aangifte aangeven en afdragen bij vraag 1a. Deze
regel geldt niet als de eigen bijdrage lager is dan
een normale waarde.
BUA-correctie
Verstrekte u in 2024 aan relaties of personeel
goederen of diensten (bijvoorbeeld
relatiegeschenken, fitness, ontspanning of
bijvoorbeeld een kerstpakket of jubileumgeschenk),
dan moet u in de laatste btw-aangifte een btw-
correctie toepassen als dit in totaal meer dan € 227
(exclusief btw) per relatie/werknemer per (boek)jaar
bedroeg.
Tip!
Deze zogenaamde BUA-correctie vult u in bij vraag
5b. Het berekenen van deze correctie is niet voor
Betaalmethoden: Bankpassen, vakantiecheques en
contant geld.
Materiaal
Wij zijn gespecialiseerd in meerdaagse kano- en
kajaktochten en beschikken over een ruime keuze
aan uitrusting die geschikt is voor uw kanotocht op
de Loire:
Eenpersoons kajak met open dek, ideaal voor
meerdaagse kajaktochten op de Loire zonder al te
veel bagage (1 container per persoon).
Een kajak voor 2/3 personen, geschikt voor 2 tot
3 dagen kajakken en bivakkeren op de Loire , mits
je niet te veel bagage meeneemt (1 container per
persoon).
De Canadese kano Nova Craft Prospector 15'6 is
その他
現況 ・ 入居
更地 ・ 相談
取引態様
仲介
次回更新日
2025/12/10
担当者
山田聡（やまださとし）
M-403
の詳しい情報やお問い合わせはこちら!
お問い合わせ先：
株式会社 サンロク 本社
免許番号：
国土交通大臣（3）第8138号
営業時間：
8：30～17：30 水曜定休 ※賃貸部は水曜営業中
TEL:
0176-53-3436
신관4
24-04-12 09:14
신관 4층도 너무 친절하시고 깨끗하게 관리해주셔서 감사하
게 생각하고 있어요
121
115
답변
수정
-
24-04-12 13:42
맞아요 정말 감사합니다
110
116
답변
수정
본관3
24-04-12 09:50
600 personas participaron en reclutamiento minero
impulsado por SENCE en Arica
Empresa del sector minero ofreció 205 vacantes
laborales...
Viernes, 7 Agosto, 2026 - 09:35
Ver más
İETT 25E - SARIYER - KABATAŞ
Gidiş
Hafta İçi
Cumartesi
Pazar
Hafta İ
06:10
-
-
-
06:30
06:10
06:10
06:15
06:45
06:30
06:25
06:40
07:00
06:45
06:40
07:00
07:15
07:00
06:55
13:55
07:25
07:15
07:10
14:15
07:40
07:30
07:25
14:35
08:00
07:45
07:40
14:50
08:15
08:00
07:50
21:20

▶ _INSTRUCTIONS FOR THE TASK_:
Using the records above, report each line that contains the word "container" by copying it.

▶ _TASK SOLUTION_:
veel bagage (1 container per persoon).
je niet te veel bagage meeneemt (1 container per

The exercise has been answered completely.